* **What to produce**
Read the lines of the data below and retrieve those with "into".

[Stored data]
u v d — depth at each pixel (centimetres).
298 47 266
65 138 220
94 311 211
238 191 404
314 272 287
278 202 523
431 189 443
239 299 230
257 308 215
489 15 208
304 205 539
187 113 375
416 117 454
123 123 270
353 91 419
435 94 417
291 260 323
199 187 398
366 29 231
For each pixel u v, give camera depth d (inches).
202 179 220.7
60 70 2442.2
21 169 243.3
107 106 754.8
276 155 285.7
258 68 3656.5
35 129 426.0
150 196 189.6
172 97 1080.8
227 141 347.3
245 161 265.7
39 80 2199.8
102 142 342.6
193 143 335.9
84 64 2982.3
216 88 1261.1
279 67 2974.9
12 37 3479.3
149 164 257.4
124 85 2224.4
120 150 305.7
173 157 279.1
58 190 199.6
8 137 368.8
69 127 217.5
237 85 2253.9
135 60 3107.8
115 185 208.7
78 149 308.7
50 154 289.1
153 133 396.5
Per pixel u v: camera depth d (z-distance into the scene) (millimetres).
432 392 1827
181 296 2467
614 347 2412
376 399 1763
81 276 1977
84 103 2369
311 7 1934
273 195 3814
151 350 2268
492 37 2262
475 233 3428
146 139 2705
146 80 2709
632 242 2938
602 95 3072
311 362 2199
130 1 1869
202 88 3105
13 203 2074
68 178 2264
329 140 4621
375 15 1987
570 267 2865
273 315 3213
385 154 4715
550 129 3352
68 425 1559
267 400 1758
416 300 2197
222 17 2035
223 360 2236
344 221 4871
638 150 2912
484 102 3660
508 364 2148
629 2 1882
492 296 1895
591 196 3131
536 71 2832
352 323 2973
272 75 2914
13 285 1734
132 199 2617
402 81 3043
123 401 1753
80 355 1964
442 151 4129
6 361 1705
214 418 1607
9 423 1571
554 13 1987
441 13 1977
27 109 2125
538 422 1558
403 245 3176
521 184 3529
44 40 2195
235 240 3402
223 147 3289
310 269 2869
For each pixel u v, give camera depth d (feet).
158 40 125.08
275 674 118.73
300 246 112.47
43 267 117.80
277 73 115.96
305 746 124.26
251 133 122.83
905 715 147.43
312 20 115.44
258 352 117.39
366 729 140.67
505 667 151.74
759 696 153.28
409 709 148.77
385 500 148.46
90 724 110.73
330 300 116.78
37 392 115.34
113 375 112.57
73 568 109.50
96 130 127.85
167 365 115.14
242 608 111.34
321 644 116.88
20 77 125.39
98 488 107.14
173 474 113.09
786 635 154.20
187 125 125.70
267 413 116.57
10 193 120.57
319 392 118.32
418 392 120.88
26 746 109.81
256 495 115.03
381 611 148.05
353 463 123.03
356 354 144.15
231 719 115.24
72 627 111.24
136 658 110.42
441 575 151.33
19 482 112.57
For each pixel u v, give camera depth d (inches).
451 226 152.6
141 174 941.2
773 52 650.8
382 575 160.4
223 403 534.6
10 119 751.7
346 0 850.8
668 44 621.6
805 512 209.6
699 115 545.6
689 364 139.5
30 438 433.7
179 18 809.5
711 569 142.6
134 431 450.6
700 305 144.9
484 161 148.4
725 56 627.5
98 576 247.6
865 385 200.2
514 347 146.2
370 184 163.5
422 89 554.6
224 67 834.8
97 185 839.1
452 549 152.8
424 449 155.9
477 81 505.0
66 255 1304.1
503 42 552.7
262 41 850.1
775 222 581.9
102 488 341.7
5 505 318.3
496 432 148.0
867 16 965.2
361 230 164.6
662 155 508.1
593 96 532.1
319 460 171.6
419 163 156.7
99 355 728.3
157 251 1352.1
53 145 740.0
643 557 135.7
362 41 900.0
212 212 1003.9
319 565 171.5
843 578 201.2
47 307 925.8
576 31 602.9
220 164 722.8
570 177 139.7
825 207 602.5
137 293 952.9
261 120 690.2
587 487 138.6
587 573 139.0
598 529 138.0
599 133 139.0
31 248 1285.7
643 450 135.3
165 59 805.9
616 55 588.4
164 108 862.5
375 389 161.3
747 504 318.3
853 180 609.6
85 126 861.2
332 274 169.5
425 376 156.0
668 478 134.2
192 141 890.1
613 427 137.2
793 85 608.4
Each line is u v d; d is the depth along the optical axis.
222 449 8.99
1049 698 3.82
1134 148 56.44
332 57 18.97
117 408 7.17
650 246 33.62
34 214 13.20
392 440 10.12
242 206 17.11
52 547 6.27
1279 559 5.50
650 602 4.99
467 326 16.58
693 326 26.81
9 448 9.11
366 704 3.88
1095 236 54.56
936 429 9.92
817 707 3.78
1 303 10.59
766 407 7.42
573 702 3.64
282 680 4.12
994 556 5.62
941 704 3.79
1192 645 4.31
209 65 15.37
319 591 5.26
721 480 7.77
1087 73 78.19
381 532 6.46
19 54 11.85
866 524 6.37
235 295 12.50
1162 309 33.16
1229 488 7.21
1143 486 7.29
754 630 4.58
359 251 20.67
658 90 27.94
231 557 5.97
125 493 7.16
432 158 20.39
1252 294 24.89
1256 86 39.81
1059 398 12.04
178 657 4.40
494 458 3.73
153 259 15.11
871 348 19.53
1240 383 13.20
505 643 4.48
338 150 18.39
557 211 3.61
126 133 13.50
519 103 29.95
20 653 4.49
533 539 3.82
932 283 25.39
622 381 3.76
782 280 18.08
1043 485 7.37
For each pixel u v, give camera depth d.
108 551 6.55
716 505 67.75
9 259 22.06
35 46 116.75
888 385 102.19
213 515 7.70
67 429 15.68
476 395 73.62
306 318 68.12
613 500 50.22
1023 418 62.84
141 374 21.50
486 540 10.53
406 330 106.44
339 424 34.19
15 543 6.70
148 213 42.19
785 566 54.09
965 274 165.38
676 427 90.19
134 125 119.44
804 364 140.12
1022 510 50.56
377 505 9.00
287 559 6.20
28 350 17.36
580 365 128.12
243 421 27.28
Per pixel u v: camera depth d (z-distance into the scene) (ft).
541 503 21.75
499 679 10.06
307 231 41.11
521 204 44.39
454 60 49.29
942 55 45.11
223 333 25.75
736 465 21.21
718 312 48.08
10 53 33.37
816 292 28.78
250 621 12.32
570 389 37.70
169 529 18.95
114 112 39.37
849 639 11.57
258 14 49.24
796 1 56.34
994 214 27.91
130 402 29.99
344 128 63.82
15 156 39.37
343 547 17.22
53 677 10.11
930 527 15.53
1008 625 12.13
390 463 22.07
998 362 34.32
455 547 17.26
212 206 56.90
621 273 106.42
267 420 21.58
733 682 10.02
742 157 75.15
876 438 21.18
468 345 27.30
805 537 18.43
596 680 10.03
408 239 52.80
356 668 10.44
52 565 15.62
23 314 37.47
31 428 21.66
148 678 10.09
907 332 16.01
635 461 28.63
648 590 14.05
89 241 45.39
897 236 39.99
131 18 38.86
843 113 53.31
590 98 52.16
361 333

* **Written response**
Per pixel u v: camera depth d (z-distance into the scene) (millimetres).
Per pixel u v: camera depth d (z-distance into the scene) (ft).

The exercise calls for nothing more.